– За мной!
В двух шагах от его дома стояли нарты, запряженные одиннадцатью ездовыми собаками – транспорт паранчинского «братки».
Сверху, из-под небес, на темную, сиротливо сжавшуюся в преддверии новой пурги землю свалился плотный снеговой полог, скрутился в несколько тугих жгутов, попытался накрыть собак, но не успел – те поспешно рванулись вперед и залились дробным лаем. Митяй прыгнул на задок нарт, Паранчин с «браткой» разместились впереди.
Через несколько минут нарты проглотила ночь.
У дома Хрущева сотник замешкался – не хотел выглядеть перед Беневским этаким ворогом, привыкшим выламывать руки хорошим людям, оглянулся на казаков и сказал им:
– Вы меня подождите тут, я вас кликну.
Казаки на это ничего не ответили, стянули с плеч тяжелые мушкеты. Сотник даже не успел постучаться в дом – дверь открылась сама. На пороге стоял Беневский.
– Ба-ба-ба! – воскликнул он приветливо. – Господин сотник! Прошу пожаловать в дом, – он сделал широкий приглашающий жест. – Мы как раз собираемся опустошить графинчик холодной водки. Шкалик ждет и вас, господин сотник. Прошу!
Сотник, не колеблясь, шагнул в дом. Беневский закрыл за ним дверь.
В сенцах было темно, пыльно, у стенки стояли свежеоструганные доски. «Для гроба, что ли?» – подумал сотник и в это время на него накинули рыболовную сетку.
Не понимая, в чем дело, сотник забарахтался в ней, выматерился. В темноте к нему шагнул Панов, зажал рукою рот.
– Тихо, тихо, не делай лишних движений, – предупредил он. – Не станешь делать – все будет в порядке, начнешь размахивать саблей – кончишь плохо.
– Пожалуйста, пожалуйста, гость дорогой, – громогласно произнес Беневский, так, чтобы его слышали казаки.
Скрученного сотника втянули в избу, усадили на лавку.

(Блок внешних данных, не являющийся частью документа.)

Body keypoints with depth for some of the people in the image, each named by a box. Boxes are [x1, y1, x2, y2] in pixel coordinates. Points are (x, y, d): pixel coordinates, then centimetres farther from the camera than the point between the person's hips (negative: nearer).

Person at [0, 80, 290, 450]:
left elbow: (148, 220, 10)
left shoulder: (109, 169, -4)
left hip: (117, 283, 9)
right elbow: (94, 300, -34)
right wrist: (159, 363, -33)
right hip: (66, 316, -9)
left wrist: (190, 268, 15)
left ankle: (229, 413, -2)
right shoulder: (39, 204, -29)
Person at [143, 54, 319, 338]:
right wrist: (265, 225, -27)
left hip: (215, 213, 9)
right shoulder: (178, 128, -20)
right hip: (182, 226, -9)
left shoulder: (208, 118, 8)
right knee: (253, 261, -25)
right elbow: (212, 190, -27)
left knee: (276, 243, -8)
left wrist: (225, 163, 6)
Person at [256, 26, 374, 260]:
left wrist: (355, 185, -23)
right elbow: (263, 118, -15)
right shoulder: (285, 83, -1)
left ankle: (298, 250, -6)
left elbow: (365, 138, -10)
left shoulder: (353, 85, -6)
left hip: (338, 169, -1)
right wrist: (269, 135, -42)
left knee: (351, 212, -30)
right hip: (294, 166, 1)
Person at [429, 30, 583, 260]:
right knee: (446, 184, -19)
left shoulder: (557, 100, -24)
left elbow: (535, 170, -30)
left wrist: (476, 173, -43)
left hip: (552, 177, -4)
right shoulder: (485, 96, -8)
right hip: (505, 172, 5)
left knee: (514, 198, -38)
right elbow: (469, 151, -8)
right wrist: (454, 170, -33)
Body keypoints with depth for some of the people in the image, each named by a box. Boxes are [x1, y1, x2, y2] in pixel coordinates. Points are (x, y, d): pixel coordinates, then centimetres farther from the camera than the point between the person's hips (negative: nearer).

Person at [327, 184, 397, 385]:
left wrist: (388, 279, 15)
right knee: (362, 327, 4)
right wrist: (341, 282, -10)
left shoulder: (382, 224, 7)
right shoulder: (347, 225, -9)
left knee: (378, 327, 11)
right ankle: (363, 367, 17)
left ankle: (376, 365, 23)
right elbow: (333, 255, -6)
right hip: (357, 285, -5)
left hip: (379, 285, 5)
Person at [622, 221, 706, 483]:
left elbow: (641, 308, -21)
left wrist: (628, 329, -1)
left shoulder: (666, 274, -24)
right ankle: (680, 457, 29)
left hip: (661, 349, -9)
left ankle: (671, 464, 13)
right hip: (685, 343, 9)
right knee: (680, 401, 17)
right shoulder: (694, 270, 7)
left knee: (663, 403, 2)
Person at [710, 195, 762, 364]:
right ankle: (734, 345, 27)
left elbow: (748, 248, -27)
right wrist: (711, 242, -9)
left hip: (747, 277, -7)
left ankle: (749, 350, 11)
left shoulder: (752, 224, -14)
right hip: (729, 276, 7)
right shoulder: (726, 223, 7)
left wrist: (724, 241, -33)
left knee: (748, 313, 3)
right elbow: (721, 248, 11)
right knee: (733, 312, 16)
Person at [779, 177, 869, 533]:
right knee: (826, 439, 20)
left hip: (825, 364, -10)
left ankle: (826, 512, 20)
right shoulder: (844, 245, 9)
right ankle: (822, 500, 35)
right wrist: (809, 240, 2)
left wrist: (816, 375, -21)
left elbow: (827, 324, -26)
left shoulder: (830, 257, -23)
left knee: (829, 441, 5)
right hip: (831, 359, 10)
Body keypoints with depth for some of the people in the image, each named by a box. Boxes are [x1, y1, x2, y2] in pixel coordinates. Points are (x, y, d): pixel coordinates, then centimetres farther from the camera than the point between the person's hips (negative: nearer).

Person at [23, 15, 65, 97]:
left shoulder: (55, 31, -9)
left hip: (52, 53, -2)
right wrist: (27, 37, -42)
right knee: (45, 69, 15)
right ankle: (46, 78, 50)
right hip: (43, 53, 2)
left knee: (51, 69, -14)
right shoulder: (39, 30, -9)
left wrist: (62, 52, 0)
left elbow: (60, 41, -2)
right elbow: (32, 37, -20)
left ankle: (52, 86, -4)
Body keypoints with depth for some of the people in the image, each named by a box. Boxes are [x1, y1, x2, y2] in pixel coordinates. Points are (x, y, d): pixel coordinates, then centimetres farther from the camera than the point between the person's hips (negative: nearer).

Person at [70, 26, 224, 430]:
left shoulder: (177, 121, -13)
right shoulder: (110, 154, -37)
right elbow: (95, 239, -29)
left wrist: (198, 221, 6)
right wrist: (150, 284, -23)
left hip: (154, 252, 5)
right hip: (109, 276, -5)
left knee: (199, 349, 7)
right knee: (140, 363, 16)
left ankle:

– Не думай, что это шутка, – предупредил его Беневский, – это далеко не шутка. Разоружите нашего гостя, – приказал он, – на всякий случай.
У сотника выдернули из ножен шашку. Пистолетов, которыми он также должен быть вооружен, при сотнике не оказалось.
Из-за голенища правого сапога вытащили охотничий нож.
– Это все, – сказал Батурин, занимавшийся разоружением сотника, – больше ничего нет. Только кисет с табаком, кресало и огниво.
– Все так все, – доброжелательно произнес Беневский, – пора приглашать остальных.
Сотник дернулся, попытался что-то сказать, но рядом с ним немедленно встал Панов.
– Не дури, служивый, – предупредил он, – не то худо будет.
Плечи у сотника обвяли, на лице возникли горькие складки. Беневский неторопливо выдвинулся в сенцы, открыл дверь, ведущую на улицу. В сенцы влетело целое облако мелкого снега, следом вполз холодный пар.
– Заходите, служивые, – окликнул Беневский казаков, – выпейте по чарке, согреетесь хоть… – заметив настороженный взгляд одного из них, Беневский улыбнулся широко, гостеприимно: – Сотник разрешает.
– Ну раз разрешает, дак мы… – неловко топтавшийся казак с сомневающимся взглядом решительно шагнул к двери, – дак мы завсегда…
Через минуту оба казака, разоруженные, уже сидели на лавке, окруженные взбунтовавшимися ссыльными. Мушкеты их отставили в сторону, мешочки с пулями и порохом содрали с поясов и передали Хрущеву.
– Ведите себя смирно, ребята, – сказал Хрущев и налил каждому по плошке водки. – Все будет хорошо, если вы не станете трепыхаться, кричать, бить в колокола и требовать, чтобы вас выручили… Поняли?